- " (...) Tarih ilmiyle insanın gelişmişliğinin
aynı şeymiş zannedilmesi
bütün insan bilgisini etkiler
geçmişin bilinmemesi
geçmişin iptidâîliği değildir
bilinebildikçe bu düşünce değişir
Atlantis misal!.."
Salih Mirzabeyoğlu'nun İBDA yayınlarından çıkan 56. eseri. Kitap 36 bölüm, 308 ara başlıktan müteşekkil ve 744 sahife.
Mirzabeyoğlu eserini takdim ederken, eseri hangi saik, gaye ve murad ile kaleme aldığını da hülasalandırmış:
-" Kâinat ve insanın yaratılışı hakkında, semavî dinler bir yana, insanlık tarihi boyunca sayısız fikir ve ilim
(...)
Hakikate mutlak aykırı bir söz
söylemek mümkün değil
bu yüzden sürükler hakikatin hakikati
kendine aykırı olanı peşinden
kendi öz rengini verene kadar
MİTOLOJİ ile ilgilimiz de bundan!
- " (...) Rüya -zamanın ve mekânın dışında psikolojik bir metodla- yorumlanamaz...
İnsan rüya görmez -rüyada görülür
gördüğü kendi hâli ve başkasının beni...
- " (...) İnsan - kültürün her safhasında
dünyadaki varoluş hakkında
en derin ve asli meseleleri
dininde ve dolayısıyla
mitolojisinde dile getirmiş
yeni anlıyoruz daha..."
İlk dil ilk insanla vardı
ilk İNSAN - ilk PEYGAMBER
insan lisandır - lisan taayyün
ruh gibi - zaman gibi - mekan gibi
sese bürünmeden önce mücerred!
İslam büyüklerinin sözü hatırlanmalı:
— "Arabça nebiler dilidir
Farsça veliler lisanı!"
... MUTLAK FİKRİN GEREKLİLİĞİ bahsinin temel ölçülendirmelerinden birini de görelim: Alaaddin Attar Hazretleri, müşahede hususunda ''ilim tarafını tutmak ve halini gizlemek gerektir!'' buyurmuşlardır. İnsanda İLİM ve AYN, yani İMAN ve HAKİKAT MÜŞAHEDESİ bir araya gelse, o müşahede Şeriat'e uymayacak olursa, Şeriat tarafını tutmak ve başka hiçbir şeye kıymet vermemek iktiza eder. Bu makam nice ariflerin ayaklarının sürçtüğü noktadır, çünkü onlar müşahedeye erince onunla amel ederler ve imanla amel etmezleri ayaklar kayar. Buradan bize çıkacak olan kıssa şudur ki, limanı görünce PUSULA gerekmez ama, her gördüğünü de liman sanma; hakikat bahsinde her zaman mihenk PUSULA ŞERİAT'tır. Bu husus, bedahat ifade eder açıklık niyetine hakikat kabul edilen çeşitli verilerin, ''Şeriat'e aykırı hiçbir hakikat olmaz'' anlayışıyla değerlendirilmesi bakımından mühimdir.

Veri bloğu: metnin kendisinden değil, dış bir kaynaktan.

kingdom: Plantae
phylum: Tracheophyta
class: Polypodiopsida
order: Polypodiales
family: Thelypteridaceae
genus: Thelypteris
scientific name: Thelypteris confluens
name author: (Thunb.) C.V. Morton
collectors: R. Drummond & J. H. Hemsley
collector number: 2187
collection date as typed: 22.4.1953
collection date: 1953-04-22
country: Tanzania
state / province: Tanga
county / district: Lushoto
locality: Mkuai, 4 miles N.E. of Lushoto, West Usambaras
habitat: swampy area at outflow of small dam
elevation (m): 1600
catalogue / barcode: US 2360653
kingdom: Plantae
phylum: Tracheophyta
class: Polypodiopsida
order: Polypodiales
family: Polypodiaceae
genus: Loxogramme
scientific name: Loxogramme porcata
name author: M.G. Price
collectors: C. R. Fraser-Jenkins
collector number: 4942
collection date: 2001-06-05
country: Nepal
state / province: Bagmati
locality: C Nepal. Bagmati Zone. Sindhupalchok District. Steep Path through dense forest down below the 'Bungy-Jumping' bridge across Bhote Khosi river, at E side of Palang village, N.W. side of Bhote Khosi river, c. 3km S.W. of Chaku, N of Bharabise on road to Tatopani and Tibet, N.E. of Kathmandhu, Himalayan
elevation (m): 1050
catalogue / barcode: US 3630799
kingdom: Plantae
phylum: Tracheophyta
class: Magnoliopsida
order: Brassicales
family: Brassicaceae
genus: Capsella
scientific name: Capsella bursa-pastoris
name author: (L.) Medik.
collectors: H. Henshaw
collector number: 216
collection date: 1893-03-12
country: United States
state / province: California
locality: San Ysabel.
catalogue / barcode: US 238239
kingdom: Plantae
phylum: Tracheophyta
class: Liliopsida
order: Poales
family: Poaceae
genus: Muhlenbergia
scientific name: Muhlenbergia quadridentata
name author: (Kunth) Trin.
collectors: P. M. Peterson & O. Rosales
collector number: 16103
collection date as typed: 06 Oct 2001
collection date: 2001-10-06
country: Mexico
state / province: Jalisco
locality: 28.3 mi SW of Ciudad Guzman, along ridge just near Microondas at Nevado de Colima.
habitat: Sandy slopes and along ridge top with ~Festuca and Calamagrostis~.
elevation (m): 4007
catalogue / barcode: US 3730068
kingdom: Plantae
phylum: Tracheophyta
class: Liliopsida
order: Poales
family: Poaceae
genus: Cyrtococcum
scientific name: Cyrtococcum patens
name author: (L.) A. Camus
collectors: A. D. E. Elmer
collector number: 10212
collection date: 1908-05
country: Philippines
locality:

Büyük Doğu - İbda anlayışındaki SİYASET, Üstadım'ın beyanı halinde şudur: '' İslam inkilabında siyaset, içeriye doğru, her çizgisi ve noktası tamam bir ideolocya manzumesine dayalı bütün bir oluş işinin minevala dehasıdır. Bu yüzden o, teker teker kendi asli hamle ve hareket şubeleri içinde ifade edilebilir; toplu ve merkezi olarak belirtilemez. İslam inkılabında toplu ve merkezi siyaset, ancak ''harici politika'' ifadesiye dışarıya doğru olanıdır. Gerçekten, İslam'ın, dışarıya doğru tek bir vahid beliritici, tam manasıyla sabit ve çerçeveli bir siyaseti vardır''...
İmam Gazali Hazretlerinin, kurucu, koruyucu, ve yönlendirici rolüyle FERASET'in ifadesi, olması gereken SİYASETİ, aslıyla feraset ve anlayış demek olan FIKIH'ın tatbiki, bu bakımdan da ondan üstün görmesi, dışarıya doğru toplu ve merkezi bir nitelik belirten SİYASET - FERASET - YOL'un kıymetinide gösterir.